Thursday, May 25 • – 8
An Cailín Ciúin (The Quiet Girl) (Colm Bairead, 2022) has reopened the debate about the place of the Irish language in Irish society, and in the arts. Post-independence, the partial and contested re-establishment of the Irish language has put it at the center of highly charged debates about Irish identity and politics. The limited existing critical work on the film discusses it in the framework of the success or failure of the state’s language policy. Neither the politics of the film – an intimate family drama in 1980s Ireland – nor of the decision to shoot in Irish have been deeply examined.
Gilles Deleuze and Félix Guattari’s concept of ‘minority’, and its expression in the fields of minor literature and minor cinema, explicitly rejects the reification of an oppressed identity that often comes with an explicitly political adoption of a minorized language. Yet in An Cailín Ciúin Irish exists in perpetual relationship with English. Set in both the Gaeltacht (Irish-speaking communities) and in English-speaking Ireland, the characters navigate the affective, institutional, commercial, political and interpersonal factors determining their interchanging use of both languages. The use of Irish emerges within Ireland’s linguistic space as a site of open contestation of a framework of control and power both within the family and within the state.

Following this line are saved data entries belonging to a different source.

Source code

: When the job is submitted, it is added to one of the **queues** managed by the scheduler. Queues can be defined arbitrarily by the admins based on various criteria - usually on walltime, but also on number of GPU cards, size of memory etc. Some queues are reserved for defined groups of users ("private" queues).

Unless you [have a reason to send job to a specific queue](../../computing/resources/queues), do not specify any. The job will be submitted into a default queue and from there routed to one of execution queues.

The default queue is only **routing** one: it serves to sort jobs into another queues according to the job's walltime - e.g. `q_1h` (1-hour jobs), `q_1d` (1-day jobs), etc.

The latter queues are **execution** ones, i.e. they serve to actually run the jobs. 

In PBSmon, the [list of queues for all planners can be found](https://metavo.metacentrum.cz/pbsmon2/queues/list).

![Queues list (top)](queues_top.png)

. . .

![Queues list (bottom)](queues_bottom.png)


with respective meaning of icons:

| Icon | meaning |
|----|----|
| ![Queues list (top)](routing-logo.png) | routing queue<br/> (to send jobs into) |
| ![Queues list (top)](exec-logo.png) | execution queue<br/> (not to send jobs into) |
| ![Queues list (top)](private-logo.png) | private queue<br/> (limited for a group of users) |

In this paper I ask whether An Cailin Ciuin is a work of minor cinema in Deleuzian terms, and whether it can point towards an emancipatory linguistic politics of huge contemporary relevance in Ireland.
References
- Deleuze, Gilles (1997). Essays Critical and Clinical. Translated by Daniel W. Smith and Michael A. Greco. Minneapolis: University of Minnesota Press.

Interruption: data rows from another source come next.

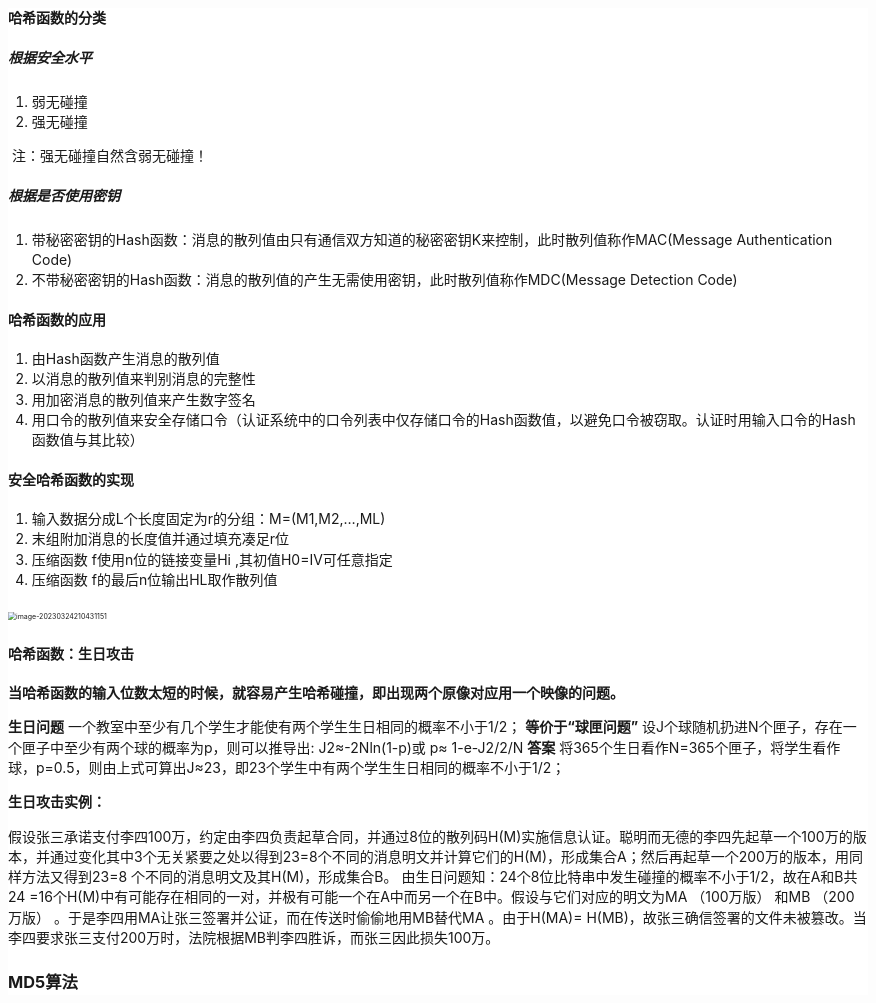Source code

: #### **哈希函数的分类**

##### **根据安全水平**

1. 弱无碰撞
2. 强无碰撞

​	注：强无碰撞自然含弱无碰撞！

##### **根据是否使用密钥**

1. 带秘密密钥的Hash函数：消息的散列值由只有通信双方知道的秘密密钥K来控制，此时散列值称作MAC(Message Authentication Code)
2. 不带秘密密钥的Hash函数：消息的散列值的产生无需使用密钥，此时散列值称作MDC(Message Detection Code)



#### 哈希函数的应用

1. 由Hash函数产生消息的散列值
2. 以消息的散列值来判别消息的完整性
3. 用加密消息的散列值来产生数字签名
4. 用口令的散列值来安全存储口令（认证系统中的口令列表中仅存储口令的Hash函数值，以避免口令被窃取。认证时用输入口令的Hash函数值与其比较）



#### 安全哈希函数的实现

1. 输入数据分成L个长度固定为r的分组：M=(M1,M2,…,ML)
2. 末组附加消息的长度值并通过填充凑足r位
3. 压缩函数 f使用n位的链接变量Hi ,其初值H0=IV可任意指定
4. 压缩函数 f的最后n位输出HL取作散列值

<img src="https://raw.githubusercontent.com/sirius2alpha/Typora-pics/master/2023/03/upgit_20230324_1679663071.png" alt="image-20230324210431151" style="zoom:50%;" />

#### 哈希函数：生日攻击

**当哈希函数的输入位数太短的时候，就容易产生哈希碰撞，即出现两个原像对应用一个映像的问题。**



**生日问题**
一个教室中至少有几个学生才能使有两个学生生日相同的概率不小于1/2；
**等价于“球匣问题”**
设J个球随机扔进N个匣子，存在一个匣子中至少有两个球的概率为p，则可以推导出: J2≈-2Nln(1-p)或 p≈ 1-e-J2/2/N
**答案**
将365个生日看作N=365个匣子，将学生看作球，p=0.5，则由上式可算出J≈23，即23个学生中有两个学生生日相同的概率不小于1/2；



**生日攻击实例：**

​	假设张三承诺支付李四100万，约定由李四负责起草合同，并通过8位的散列码H(M)实施信息认证。聪明而无德的李四先起草一个100万的版本，并通过变化其中3个无关紧要之处以得到23=8个不同的消息明文并计算它们的H(M)，形成集合A；然后再起草一个200万的版本，用同样方法又得到23=8 个不同的消息明文及其H(M)，形成集合B。
​	由生日问题知：24个8位比特串中发生碰撞的概率不小于1/2，故在A和B共24 =16个H(M)中有可能存在相同的一对，并极有可能一个在A中而另一个在B中。假设与它们对应的明文为MA （100万版） 和MB （200万版） 。于是李四用MA让张三签署并公证，而在传送时偷偷地用MB替代MA 。由于H(MA)= H(MB)，故张三确信签署的文件未被篡改。当李四要求张三支付200万时，法院根据MB判李四胜诉，而张三因此损失100万。



### MD5算法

- Deleuze, Gilles (2005). Cinema 2: The Time-Image. Translated by Hugh Tomlinson and Robert Galeta. London: Continuum.
- Deleuze, Gilles and Felix Guattari (2004). Capitalism and Schizophrenia: A Thousand Plateaus. London: Continuum.
- O’Connor, Derek (2022). “Celtic Cinema’s quiet coming of age.” Sight and Sound, 32 (5), pp. 9-10.
Niall Kennedy is a specialist in modern French philosophy, particularly the philosophy of literature, film and the arts. He's currently working as a lecturer in Trinity College Dublin, Ireland, and writing his first book, on Deleuze and the author.